Task to complete: Which lines below fall between the one containing "[286,189,298,204] 4) -> [30,517,50,529] 4." and the one containing "[534,235,546,250] 5) -> [30,912,50,924] 5."? Repeat them exactly, counting both of those lines, and add nothing else.

Working data:
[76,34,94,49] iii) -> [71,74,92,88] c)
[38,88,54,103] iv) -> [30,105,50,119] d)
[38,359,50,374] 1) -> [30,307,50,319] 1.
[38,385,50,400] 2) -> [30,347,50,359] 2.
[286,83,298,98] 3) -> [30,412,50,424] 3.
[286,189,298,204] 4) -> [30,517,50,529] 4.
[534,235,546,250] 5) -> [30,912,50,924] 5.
...
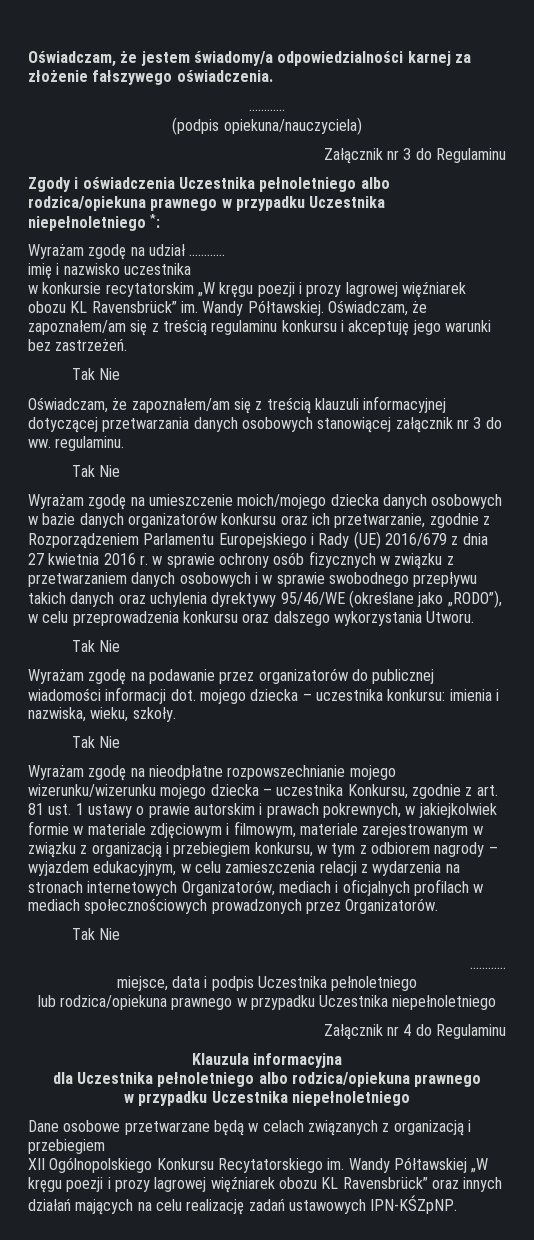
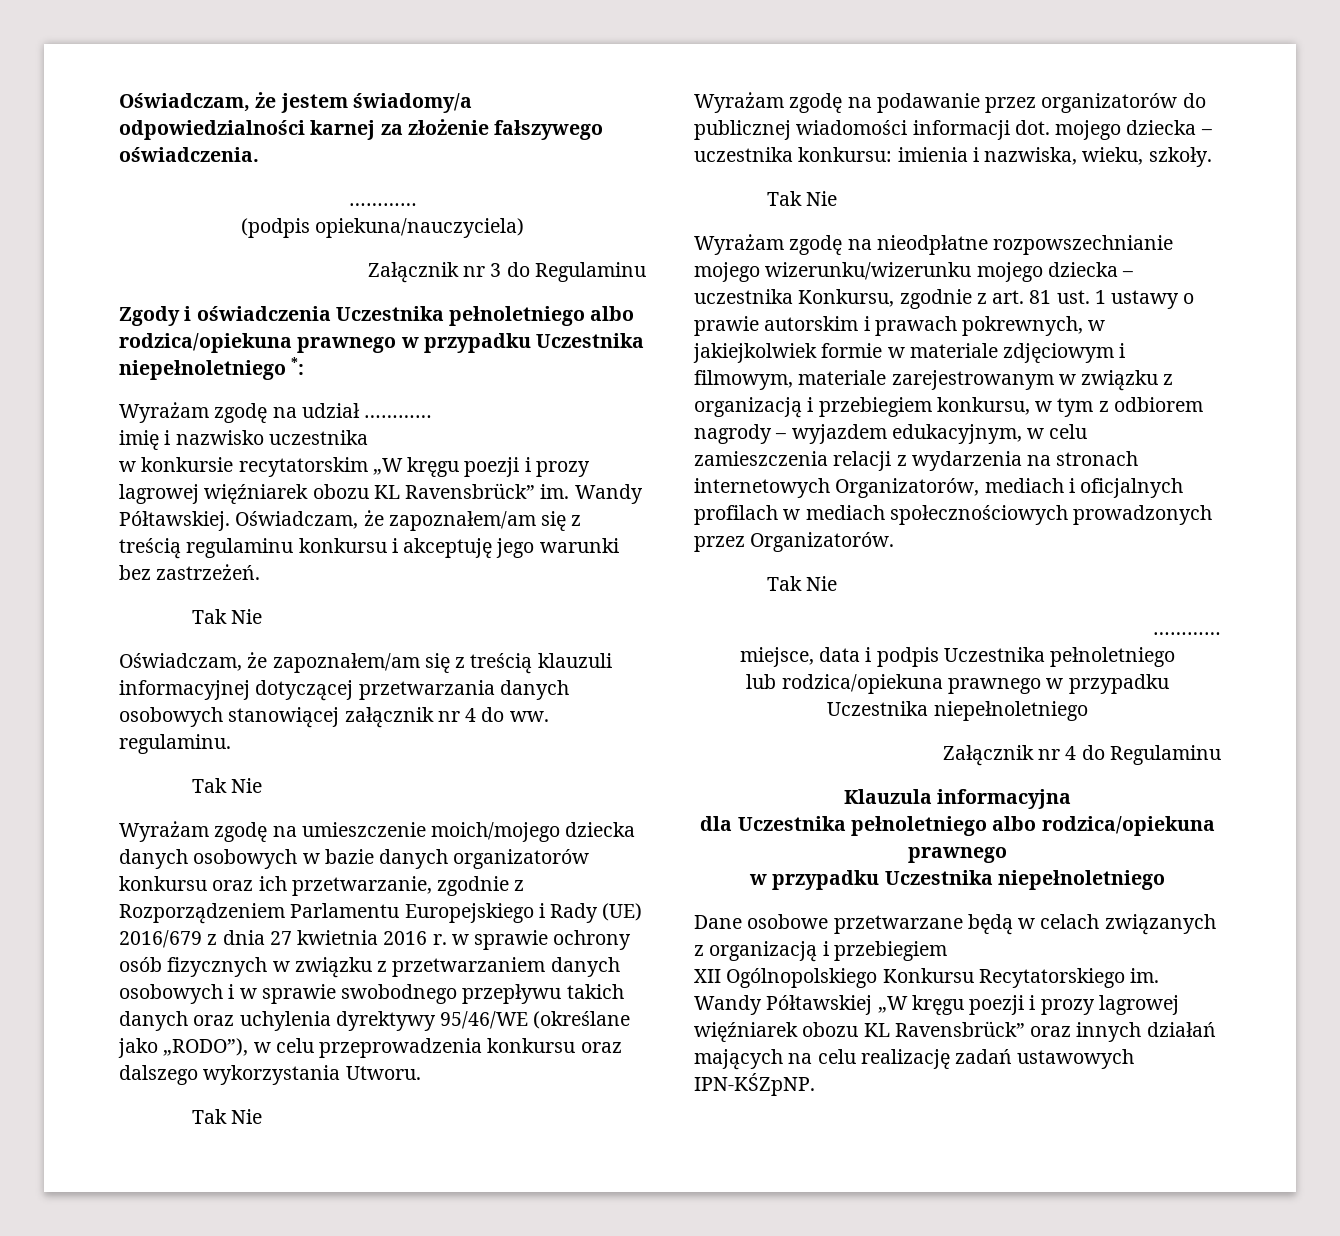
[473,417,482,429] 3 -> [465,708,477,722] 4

Answer section:
[286,189,298,204] 4) -> [30,517,50,529] 4.
[534,235,546,250] 5) -> [30,912,50,924] 5.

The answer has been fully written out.